If an artist looks at his work at a distance, he may say: I succeeded in doing the picture well. Or he is critical: I have to go there again. Dietmar Deiwick said: "I can't even remember having painted it."
Little surprising - the distance was enormous, both in terms of time and spatial: Dietmar Deiwick , a trained color lithograph and digital printer , saw two works from his early phase, painted 45 years ago. In Nepal. The Berliner had stopped in a barren artist house in Kathmandu. He stayed there for five months and when he returned to Germany, he left four pictures in a small gallery on site.
Now, on his 70th birthday, his children organized an exhibition - it was the first of his life - and found two of the four missing works and brought to Berlin. "I often have no idea at the beginning what my pictures will look like," Deiwick describes his approach. "I let myself be surprised." He visualizes the respective imagination and the moment.
So then, 45 years ago: a fantasy landscape, at least in parts. At the back mountains, a landslide at the front, a dark blue organic wall or border on the right - next to it a healer world with a built -in on a lake. The future of the environment, she falls in layers, it becomes closely with a wall that you can feel in the back.
The work is called "The Blue Curtain" It is painted in oil, but not varnish. "The colors were stronger at the time, even darker," Deiwick recalls. He now wanted to restore the old strength, clean the work - and finally varnish. Bring the work from back then.

"The blue curtain" (oil), left in Kathmandu 45 years ago, now from the end of the world: the colors have suffered over time, but criticism of the progressive environmental destruction is timeless.

The pictures of Deiwick commute between the landscape and urbanity - here the work "Großstadt" (acrylic).

"Camping 3000" (acrylic): Often it is maritime landscapes that Deiwick created - many were created on the Baltic Sea. The pictures were not available for sale.

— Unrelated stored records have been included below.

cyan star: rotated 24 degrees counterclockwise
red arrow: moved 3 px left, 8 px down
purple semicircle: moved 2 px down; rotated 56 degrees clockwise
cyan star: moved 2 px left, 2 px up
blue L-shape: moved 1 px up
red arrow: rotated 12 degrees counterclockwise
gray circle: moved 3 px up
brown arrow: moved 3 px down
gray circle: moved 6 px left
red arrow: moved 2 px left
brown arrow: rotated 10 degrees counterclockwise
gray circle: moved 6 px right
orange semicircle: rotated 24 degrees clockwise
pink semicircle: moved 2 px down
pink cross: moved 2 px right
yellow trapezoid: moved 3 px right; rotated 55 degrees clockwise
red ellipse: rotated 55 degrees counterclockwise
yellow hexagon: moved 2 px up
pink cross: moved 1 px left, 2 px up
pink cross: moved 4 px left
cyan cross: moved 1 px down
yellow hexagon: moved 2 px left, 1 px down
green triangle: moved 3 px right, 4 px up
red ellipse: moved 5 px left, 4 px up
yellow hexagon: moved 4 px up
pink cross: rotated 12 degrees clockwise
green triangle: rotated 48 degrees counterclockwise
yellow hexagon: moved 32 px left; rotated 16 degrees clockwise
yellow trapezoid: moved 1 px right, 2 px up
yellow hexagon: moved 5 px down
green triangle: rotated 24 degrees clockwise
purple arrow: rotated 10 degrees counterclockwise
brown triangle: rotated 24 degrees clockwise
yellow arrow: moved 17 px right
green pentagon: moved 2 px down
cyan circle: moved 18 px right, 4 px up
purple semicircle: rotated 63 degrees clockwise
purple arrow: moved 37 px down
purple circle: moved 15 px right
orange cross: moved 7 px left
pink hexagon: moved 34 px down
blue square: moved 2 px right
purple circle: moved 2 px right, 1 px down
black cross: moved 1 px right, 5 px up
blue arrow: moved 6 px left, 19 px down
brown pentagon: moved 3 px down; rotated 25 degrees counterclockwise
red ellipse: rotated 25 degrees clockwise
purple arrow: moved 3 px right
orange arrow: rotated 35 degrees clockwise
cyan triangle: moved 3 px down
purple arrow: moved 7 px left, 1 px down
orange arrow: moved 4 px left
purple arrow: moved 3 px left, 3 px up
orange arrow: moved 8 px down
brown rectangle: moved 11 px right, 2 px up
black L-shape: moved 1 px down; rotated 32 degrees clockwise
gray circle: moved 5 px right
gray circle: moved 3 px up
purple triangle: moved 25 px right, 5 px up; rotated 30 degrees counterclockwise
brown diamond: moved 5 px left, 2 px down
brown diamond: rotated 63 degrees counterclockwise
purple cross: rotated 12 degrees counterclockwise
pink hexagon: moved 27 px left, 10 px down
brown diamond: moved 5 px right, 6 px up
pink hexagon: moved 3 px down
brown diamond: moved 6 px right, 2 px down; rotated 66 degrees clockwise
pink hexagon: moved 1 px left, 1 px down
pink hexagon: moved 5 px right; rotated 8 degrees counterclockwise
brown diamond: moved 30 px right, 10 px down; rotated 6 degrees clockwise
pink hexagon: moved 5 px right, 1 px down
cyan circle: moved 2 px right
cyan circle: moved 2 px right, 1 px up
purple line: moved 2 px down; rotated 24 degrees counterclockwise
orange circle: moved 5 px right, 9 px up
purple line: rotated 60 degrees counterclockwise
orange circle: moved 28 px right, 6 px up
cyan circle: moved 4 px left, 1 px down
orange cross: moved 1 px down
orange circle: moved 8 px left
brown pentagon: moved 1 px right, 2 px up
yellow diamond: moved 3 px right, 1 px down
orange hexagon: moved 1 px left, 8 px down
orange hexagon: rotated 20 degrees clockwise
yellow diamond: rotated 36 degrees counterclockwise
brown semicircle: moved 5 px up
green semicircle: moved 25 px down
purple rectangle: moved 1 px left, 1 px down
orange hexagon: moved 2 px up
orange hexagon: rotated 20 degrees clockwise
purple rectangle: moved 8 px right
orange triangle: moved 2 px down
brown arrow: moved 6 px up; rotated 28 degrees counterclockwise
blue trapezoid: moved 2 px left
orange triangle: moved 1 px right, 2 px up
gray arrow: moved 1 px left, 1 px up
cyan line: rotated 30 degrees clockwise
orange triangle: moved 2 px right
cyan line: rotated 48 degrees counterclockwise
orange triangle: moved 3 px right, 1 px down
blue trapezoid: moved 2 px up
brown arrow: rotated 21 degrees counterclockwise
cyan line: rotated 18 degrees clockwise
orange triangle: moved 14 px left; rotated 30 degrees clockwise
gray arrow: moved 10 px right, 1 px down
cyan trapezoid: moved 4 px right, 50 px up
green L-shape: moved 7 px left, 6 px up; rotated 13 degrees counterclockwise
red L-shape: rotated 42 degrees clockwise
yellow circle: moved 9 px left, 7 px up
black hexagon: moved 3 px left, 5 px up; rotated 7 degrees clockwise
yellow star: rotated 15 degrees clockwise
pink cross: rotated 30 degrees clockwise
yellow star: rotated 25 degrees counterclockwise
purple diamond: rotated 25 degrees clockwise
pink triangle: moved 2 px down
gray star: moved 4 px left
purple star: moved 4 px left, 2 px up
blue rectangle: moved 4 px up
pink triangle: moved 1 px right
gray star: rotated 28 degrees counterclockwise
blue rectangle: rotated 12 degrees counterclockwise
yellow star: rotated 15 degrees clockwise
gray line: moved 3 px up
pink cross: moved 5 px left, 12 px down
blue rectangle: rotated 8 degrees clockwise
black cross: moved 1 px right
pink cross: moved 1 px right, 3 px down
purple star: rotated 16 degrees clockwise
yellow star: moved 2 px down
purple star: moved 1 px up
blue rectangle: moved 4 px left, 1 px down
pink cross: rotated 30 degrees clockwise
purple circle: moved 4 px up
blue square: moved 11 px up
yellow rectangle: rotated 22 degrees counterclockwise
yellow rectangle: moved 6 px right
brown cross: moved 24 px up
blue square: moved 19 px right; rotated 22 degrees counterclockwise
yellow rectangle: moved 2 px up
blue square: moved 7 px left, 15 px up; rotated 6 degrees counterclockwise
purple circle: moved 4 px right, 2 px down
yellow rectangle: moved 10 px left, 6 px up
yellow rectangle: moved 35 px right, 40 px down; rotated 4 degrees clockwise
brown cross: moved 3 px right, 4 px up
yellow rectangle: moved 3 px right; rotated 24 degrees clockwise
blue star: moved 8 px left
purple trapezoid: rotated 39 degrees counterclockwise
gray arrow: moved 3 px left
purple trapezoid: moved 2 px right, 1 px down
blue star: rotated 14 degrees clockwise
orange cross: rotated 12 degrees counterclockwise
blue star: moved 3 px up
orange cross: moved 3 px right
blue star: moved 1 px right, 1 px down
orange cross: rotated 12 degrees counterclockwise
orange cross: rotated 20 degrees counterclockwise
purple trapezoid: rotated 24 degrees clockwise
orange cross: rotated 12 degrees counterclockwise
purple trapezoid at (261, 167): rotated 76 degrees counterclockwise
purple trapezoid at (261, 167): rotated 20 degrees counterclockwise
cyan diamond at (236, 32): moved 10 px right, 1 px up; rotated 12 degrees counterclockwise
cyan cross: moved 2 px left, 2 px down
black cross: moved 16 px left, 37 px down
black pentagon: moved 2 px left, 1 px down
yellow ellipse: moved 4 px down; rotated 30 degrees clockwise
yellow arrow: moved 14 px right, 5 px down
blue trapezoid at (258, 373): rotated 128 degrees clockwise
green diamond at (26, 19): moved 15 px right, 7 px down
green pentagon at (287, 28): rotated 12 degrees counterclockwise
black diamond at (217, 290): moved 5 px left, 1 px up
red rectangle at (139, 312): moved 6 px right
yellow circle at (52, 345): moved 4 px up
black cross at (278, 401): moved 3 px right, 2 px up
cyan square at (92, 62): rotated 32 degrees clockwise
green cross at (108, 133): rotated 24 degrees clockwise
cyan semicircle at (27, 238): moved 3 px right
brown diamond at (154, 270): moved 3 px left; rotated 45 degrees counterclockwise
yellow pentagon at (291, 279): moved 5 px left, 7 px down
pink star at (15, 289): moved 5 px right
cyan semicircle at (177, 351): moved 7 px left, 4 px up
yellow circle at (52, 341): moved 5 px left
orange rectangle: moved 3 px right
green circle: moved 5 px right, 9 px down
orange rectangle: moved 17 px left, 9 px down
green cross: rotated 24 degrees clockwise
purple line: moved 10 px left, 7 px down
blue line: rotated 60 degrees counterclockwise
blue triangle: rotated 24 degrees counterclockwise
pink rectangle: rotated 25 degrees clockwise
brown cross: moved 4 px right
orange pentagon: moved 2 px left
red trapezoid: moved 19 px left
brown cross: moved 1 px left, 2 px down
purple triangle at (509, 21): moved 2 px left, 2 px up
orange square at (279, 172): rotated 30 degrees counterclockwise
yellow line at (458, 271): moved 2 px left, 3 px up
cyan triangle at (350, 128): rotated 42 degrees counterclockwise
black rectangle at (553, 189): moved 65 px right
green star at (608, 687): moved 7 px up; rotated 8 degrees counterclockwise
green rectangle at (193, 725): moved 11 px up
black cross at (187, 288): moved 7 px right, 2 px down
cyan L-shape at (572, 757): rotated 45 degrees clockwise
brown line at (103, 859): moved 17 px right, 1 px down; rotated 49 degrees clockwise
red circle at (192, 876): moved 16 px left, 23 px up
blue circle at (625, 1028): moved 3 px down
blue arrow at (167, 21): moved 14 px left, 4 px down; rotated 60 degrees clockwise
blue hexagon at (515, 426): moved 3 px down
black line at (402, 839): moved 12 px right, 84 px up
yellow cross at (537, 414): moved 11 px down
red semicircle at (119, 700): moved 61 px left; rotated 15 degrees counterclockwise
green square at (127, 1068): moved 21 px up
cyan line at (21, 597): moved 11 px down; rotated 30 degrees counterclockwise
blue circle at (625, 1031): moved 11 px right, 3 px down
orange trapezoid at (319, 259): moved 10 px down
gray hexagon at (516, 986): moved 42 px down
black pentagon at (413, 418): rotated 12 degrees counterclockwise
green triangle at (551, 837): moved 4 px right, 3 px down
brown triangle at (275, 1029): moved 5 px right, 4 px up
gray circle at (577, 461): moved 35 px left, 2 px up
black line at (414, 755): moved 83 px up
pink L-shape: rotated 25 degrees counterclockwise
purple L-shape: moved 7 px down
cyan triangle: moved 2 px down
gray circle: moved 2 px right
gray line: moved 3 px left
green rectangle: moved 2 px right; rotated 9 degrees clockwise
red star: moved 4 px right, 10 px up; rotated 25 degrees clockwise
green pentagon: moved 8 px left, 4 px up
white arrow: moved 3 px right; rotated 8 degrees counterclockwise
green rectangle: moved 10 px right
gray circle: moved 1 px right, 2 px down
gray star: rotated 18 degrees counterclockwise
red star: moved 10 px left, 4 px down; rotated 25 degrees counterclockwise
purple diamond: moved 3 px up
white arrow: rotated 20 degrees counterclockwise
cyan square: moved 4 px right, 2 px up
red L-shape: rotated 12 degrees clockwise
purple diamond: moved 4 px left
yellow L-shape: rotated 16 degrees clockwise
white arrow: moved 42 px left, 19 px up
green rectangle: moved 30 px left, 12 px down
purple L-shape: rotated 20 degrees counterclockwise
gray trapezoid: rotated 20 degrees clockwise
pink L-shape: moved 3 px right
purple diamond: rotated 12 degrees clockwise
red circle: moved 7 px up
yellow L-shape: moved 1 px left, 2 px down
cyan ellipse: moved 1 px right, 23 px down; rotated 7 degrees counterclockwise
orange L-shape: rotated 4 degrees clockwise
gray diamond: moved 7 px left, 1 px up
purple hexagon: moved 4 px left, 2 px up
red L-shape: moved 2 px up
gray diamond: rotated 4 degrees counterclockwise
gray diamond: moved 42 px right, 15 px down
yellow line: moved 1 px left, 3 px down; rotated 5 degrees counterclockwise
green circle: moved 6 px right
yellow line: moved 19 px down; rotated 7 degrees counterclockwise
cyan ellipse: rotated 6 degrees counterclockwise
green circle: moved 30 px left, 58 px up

Dietmar Deiwick, surprised: The signature on his works and the name of the gallery were the only clues for the search in Nepal. The artist himself could no longer have described the pictures in detail after 45 years.
About the artist
Dietmar Deiwick was born in Naila/Upper Franconia in 1947. He grew up in Berlin, where it has kept him to this day. After an apprenticeship as a color lithograph in Berlin-Kreuzberg, he went on study trips to India, Tanzania, Nepal and Afghanistan from 1970 to 1973.
Back in Germany, he works as a technical lithograph in composing . He married in 1975 and gets two children to whom he passes on his artistic streak. He has been working with color and graphics all his life, and digital since the 1990s; He gives computer courses. He has been retired for several years and has been able to devote himself to painting again since then.

Owner and managing director of Kunstplaza. Publicist, editor and passionate blogger in the field of art, design and creativity since 2011. Successful conclusion in web design as part of a university degree (2008). Further development of creativity techniques through courses in free drawing, expression painting and theatre/acting. Profound knowledge of the art market through many years of journalistic research and numerous collaborations with actors/institutions from art and culture.